13. Learned Counsel for the respondent, however, submits that as held by the Supreme Court in CIT v. Stellar Investment Ltd. : [2001]251ITR263(SC) in such matters, no question of law arises as the findings of the Tribunal are based on appreciation of evidence. The facts of the case in Steller Investment Ltd. (supra) were materially different from the facts of the present case. In the said case the High Court had declined to call reference from the Tribunal on the ground that increase in the subscribed capital of the company could not be a devise of converting black money into white with the help of formation of an investment company. Reliance has also been placed on the decision of the Delhi High Court in CIT v. Antarctica Investment (P) Ltd. : [2003]262ITR493(Delhi) . In the said case the cheques were issued at a time when there was already sufficient amount in the account of the creditor. In the present case, in order to show that investment had been made by these three companies, the devise adopted was that each company deposited a sum of Rs. 5,00,000 in the account and simultaneously issued the cheque. The case in Antarctica Investment (supra), therefore, does not further the case of the respondent.
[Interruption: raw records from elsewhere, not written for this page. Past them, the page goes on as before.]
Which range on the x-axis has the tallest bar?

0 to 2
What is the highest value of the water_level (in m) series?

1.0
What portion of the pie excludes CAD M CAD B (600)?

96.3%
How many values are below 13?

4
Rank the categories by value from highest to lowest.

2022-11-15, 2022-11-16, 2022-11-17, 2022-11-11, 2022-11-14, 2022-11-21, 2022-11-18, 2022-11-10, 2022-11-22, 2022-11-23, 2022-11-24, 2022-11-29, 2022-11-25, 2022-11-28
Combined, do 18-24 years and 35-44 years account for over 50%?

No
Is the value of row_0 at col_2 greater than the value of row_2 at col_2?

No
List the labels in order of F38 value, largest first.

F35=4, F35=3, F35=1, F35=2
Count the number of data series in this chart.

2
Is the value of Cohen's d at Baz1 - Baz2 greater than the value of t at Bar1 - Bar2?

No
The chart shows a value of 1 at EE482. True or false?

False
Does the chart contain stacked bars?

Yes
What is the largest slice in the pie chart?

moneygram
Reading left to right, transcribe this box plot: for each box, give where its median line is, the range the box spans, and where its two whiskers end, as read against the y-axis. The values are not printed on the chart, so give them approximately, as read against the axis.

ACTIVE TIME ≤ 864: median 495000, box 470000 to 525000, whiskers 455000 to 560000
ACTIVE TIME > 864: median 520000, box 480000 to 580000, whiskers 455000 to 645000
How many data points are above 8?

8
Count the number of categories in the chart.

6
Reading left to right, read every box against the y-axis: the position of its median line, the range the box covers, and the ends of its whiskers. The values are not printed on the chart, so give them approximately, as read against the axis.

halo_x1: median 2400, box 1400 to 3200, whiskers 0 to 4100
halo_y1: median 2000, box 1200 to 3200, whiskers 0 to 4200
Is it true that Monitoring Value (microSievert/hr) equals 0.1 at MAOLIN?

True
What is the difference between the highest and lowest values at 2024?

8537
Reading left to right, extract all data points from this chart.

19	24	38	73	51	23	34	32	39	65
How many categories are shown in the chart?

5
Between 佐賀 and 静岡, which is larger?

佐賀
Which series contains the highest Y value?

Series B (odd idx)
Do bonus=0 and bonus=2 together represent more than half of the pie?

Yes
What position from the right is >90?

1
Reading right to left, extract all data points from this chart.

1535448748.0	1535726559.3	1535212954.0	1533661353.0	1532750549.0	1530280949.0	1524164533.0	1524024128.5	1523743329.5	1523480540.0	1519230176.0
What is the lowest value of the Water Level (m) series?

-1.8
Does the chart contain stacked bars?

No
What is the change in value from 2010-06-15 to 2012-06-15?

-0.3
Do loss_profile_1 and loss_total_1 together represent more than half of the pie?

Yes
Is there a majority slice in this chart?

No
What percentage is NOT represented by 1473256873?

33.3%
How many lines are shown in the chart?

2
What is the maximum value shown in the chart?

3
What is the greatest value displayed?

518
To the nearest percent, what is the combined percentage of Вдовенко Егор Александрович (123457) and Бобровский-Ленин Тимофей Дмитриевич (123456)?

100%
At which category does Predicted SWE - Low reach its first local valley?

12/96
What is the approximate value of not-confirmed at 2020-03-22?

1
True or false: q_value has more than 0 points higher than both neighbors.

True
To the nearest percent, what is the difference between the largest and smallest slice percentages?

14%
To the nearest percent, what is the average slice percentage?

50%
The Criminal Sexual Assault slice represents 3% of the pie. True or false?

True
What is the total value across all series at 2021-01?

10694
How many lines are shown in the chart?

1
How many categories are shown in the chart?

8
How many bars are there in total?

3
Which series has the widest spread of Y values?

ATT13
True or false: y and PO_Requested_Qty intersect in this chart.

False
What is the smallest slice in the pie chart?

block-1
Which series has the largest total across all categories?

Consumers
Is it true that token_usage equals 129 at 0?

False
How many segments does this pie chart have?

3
14. In the appellate order dt. 24th July, 2003, the CIT(A) has referred to the findings of the AO and observing that as soon as the confirmations were filed, enquiries were conducted and the assessee was duly confronted with the adverse findings. It was further observed that it was incumbent upon the assessee, in view of the adverse findings, to cooperate and prove the genuineness of the shareholders. The assessee however, did not throw any light on the matter despite awareness. This strengthened the views that they were merely name lenders. It was in this backdrop that the CIT(A) had maintained the addition.

15. Coming to the observations of the Tribunal, in the impugned order, the Tribunal has referred to the decision of the Delhi High Court containing observations that the CIT(A) had examined the bank account of these companies from where the cheques in question were issued and had found that numerous transactions of deposits and withdrawals were made. The companies were not found at the given addresses when AO issued the summons still addition was deleted and an observation was made that it could not be said in the circumstances that the companies were non-existent.

16. The case relied upon by the Tribunal was materially different and distinguishable from the case in hand. In the said case the CIT(A) had deleted the addition, while in the present case, the CIT(A) has maintained the addition. Without considering that the payments were made by each creditors by first depositing a sum of Rs. 5,00,000 and then issuing a cheque for the purchase of the shares and that the companies were not found to be in existence, the Tribunal has hastened to come to the conclusion that addition was not justified. In coming to this conclusion, the Tribunal has observed that since AO had himself examined the bank accounts of three subscribing companies and found that there were numerous transactions, the genuineness of the transaction could not have been assailed.

17. As observed hereinabove, Section 68 of the Companies (sic - IT) Act enjoined the assessee to offer an explanation about the nature and source of the sum found credited in his books and if the explanation was not satisfactory, the amount can be credited and charged to income-tax as income of the assessee. Since the assessee, though tried to explain the genuineness of the credit on the basis of letters of confirmation, it could not be explained as to how the transaction was materialised when the companies were not in existence and the amount was paid by cheque only on the date on which the amount was credited to the account of the company. It was for the assessee to discharge this burden. We, therefore, find that insofar as the question No. (2) is concerned, the assessee failed to discharge the burden with regard to the credit in its books and the existence of the creditors to indicate the genuineness of the transaction. In view of this answer to question No. (2), it is not necessary to answer the question No. (1).

18. The appeal is accordingly allowed with no order as to costs. The order of the Tribunal is set aside.